The PEOPLE, etc., respondent, v. Anthony FOX, appellant.

Decided: October 25, 2004

FRED T. SANTUCCI, J.P., THOMAS A. ADAMS, WILLIAM F. MASTRO, and ROBERT A. SPOLZINO, JJ. Lynn W.L. Fahey, New York, N.Y. (Alexis A. Ascher of counsel), for appellant. Charles J. Hynes, District Attorney, Brooklyn, N.Y. (Leonard Joblove, Joyce Slevin, and Richard Schmedake of counsel), for respondent.

Appeal by the defendant from a judgment of the Supreme Court, Kings County (Chambers, J.), rendered March 27, 2003, convicting him of robbery in the first degree (two counts) and burglary in the second degree, upon a jury verdict, and imposing sentence.   The appeal brings up for review the denial, after a hearing (Reichbach, J.), of that branch of the defendant's omnibus motion which was to suppress identification testimony.
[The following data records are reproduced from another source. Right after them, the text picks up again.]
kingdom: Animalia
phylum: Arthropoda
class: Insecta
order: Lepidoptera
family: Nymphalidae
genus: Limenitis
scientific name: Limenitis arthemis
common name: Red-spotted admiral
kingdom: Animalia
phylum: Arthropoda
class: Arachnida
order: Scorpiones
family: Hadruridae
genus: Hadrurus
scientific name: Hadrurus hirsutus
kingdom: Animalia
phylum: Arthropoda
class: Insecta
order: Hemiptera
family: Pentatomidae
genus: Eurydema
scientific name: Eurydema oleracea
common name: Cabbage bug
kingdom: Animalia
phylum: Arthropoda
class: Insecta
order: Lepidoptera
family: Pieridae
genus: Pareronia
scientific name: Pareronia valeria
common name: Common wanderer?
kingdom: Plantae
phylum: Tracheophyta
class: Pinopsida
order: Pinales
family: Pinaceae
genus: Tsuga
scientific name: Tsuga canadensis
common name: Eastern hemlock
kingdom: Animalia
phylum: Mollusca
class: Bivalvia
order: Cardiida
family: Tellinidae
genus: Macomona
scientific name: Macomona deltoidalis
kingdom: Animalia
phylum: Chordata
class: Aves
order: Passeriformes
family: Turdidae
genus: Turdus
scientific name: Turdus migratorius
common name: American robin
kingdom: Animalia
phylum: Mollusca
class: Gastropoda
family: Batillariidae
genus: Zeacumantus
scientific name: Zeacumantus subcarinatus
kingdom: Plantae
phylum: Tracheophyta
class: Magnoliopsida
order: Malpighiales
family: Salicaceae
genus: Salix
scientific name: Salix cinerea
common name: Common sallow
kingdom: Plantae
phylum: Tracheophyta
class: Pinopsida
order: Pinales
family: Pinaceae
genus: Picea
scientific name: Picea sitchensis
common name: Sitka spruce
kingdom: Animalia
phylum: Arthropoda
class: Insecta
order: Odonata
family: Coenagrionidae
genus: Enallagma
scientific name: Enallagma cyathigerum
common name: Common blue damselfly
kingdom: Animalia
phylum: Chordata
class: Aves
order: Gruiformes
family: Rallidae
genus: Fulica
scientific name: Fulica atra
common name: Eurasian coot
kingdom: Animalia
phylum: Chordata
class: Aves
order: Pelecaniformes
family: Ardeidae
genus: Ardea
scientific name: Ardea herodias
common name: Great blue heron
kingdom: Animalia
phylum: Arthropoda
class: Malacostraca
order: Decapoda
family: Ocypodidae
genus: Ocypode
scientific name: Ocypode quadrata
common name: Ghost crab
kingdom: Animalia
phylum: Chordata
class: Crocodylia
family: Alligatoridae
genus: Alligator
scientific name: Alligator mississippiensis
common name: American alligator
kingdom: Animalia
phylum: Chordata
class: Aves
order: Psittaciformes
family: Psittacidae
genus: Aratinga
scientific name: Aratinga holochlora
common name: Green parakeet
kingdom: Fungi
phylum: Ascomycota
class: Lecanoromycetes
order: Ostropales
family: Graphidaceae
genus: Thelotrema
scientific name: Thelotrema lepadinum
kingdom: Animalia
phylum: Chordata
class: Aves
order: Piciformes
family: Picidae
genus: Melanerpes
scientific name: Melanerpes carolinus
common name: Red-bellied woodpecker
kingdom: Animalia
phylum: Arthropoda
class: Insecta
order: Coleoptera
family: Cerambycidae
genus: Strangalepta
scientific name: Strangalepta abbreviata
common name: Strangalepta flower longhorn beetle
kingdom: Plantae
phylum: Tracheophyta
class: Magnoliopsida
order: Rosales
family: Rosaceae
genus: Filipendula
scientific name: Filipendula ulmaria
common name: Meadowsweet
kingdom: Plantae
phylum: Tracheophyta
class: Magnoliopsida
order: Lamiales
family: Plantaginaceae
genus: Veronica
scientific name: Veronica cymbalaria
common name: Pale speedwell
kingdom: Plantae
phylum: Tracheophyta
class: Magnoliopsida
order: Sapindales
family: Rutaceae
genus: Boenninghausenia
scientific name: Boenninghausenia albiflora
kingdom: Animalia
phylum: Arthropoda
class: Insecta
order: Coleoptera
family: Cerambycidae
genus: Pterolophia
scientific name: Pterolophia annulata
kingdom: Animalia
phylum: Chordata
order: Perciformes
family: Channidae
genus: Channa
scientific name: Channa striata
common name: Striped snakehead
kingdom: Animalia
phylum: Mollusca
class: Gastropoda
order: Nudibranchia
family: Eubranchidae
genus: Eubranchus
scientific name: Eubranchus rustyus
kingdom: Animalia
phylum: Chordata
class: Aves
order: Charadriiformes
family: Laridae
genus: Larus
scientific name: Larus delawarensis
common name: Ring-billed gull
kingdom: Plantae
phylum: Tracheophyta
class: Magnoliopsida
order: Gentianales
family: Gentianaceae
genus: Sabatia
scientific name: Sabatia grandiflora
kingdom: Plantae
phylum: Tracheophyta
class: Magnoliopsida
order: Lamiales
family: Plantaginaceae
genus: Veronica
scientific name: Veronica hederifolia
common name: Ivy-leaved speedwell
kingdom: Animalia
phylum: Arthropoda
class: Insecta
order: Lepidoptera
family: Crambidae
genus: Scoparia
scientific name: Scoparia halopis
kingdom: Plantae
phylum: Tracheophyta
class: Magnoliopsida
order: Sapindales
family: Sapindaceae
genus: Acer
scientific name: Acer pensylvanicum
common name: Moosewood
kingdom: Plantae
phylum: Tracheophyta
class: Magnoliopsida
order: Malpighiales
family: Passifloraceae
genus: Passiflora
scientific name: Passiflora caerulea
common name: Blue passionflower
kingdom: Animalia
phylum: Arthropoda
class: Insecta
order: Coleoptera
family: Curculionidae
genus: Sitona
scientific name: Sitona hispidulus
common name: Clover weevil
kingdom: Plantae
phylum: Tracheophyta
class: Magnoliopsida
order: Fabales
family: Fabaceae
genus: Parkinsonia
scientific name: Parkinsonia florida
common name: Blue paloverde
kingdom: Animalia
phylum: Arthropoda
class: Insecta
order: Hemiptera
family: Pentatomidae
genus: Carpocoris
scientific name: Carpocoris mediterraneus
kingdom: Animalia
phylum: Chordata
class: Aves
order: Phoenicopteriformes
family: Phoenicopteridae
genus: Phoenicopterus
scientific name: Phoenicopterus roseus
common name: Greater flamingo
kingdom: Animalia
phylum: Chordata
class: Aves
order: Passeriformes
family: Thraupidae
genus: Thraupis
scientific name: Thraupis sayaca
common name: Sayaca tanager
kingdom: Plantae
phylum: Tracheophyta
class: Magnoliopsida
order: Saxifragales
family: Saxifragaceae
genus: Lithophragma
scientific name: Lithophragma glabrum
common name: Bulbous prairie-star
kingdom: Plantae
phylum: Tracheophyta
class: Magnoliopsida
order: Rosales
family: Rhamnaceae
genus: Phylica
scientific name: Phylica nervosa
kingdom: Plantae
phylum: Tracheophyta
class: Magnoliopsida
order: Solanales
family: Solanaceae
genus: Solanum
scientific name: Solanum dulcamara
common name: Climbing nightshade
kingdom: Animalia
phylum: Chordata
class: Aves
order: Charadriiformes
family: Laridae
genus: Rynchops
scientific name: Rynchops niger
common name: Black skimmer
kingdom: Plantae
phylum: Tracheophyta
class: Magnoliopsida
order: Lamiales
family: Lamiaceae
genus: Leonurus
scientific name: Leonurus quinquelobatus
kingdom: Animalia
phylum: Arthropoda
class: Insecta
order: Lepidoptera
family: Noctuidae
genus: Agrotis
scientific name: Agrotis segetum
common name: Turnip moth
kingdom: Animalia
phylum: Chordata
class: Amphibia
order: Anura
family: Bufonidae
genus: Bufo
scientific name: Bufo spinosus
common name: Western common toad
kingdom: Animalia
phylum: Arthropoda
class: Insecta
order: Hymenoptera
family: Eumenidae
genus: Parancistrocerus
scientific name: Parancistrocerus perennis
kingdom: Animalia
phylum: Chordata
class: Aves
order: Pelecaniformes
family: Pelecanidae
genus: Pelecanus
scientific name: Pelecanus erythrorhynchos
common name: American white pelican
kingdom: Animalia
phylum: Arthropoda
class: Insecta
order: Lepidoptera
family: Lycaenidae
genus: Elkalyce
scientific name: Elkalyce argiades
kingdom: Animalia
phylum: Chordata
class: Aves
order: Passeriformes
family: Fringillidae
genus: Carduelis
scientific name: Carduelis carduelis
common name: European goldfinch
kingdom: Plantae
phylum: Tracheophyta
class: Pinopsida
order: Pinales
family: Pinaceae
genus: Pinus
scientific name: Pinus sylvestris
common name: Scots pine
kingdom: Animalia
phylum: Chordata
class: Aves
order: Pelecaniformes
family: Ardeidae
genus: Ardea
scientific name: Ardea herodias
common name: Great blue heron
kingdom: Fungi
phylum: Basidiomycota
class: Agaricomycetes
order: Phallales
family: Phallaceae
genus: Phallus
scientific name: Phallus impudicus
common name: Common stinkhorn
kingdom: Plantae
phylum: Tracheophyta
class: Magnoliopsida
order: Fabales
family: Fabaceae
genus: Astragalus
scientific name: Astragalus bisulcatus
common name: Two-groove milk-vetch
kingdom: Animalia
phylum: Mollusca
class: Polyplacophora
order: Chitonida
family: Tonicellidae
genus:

ORDERED that the judgment is affirmed.

 The defendant argues that the hearing court erred in denying his request to call the two complaining witnesses to testify at a continued Wade hearing (see United States v. Wade, 388 U.S. 218, 87 S.Ct. 1926, 18 L.Ed.2d 1149).   The defendant was apprehended leaving the complainants' apartment building in possession of one complainant's coat and the other complainant's telephone.   The police immediately conducted a showup at which the two complainants identified the defendant.

 Showups conducted in close temporal and spatial proximity to the commission of the crime being investigated are generally permissible (see People v. Duuvon, 77 N.Y.2d 541, 569 N.Y.S.2d 346, 571 N.E.2d 654;  People v. Holley, 205 A.D.2d 638, 613 N.Y.S.2d 232).   Here, the simultaneous viewing of the defendant by two complainants did not render the showup impermissible given the exigent circumstances of this case (see People v. Love, 57 N.Y.2d 1023, 1024-1025, 457 N.Y.S.2d 474, 443 N.E.2d 948;  People v. Cleon, 281 A.D.2d 554, 555, 721 N.Y.S.2d 812).   The fact that the complainants viewed the defendant in the presence of recovered property did not render the procedure unduly suggestive (see People v. Hawkins, 188 A.D.2d 616, 617, 591 N.Y.S.2d 75).   Further, even if, as the defendant maintains, one of the officers asked the complainants if the defendant was the man who harassed them, the identification was not thereby rendered unduly suggestive (see People v. Sharpe, 259 A.D.2d 639, 639, 687 N.Y.S.2d 652;  People v. Jenkins, 205 A.D.2d 642, 642-643, 613 N.Y.S.2d 411;  People v. Stafford, 215 A.D.2d 212, 213, 626 N.Y.S.2d 763).   Contrary to the defendant's contention, it is immaterial whether the defendant stood inside the apartment or in the hallway when the identification took place.

Accordingly, the hearing court properly denied the defendant's request to call the complainants to testify at the hearing.   The defendant did not raise any substantial issues regarding the constitutionality of the identifications, the People's evidence was not notably incomplete, and the defendant did not otherwise establish a need for the witnesses' testimony (see People v. Scott, 290 A.D.2d 522, 736 N.Y.S.2d 691;  People v. Padilla, 219 A.D.2d 688, 631 N.Y.S.2d 408).